> **JOB**
Please restate the listing word for word, omitting the images.

+---+

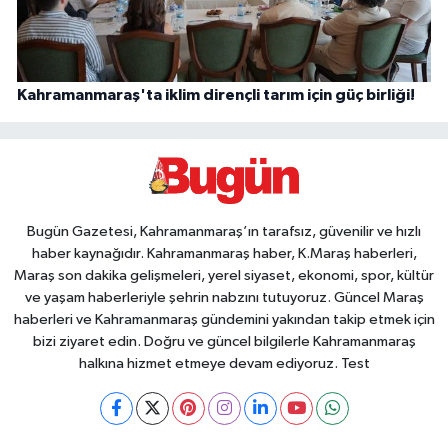
Kahramanmaraş'ta iklim dirençli tarım için güç birliği!
Bugün Gazetesi, Kahramanmaraş’ın tarafsız, güvenilir ve hızlı
haber kaynağıdır. Kahramanmaraş haber, K.Maraş haberleri,
Maraş son dakika gelişmeleri, yerel siyaset, ekonomi, spor, kültür
ve yaşam haberleriyle şehrin nabzını tutuyoruz. Güncel Maraş
haberleri ve Kahramanmaraş gündemini yakından takip etmek için
bizi ziyaret edin. Doğru ve güncel bilgilerle Kahramanmaraş
halkına hizmet etmeye devam ediyoruz. Test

+---+

> **PROBLEM SOLUTION**
Kahramanmaraş'ta iklim dirençli tarım için güç birliği!
Bugün Gazetesi, Kahramanmaraş’ın tarafsız, güvenilir ve hızlı
haber kaynağıdır. Kahramanmaraş haber, K.Maraş haberleri,
Maraş son dakika gelişmeleri, yerel siyaset, ekonomi, spor, kültür
ve yaşam haberleriyle şehrin nabzını tutuyoruz. Güncel Maraş
haberleri ve Kahramanmaraş gündemini yakından takip etmek için
bizi ziyaret edin. Doğru ve güncel bilgilerle Kahramanmaraş
halkına hizmet etmeye devam ediyoruz. Test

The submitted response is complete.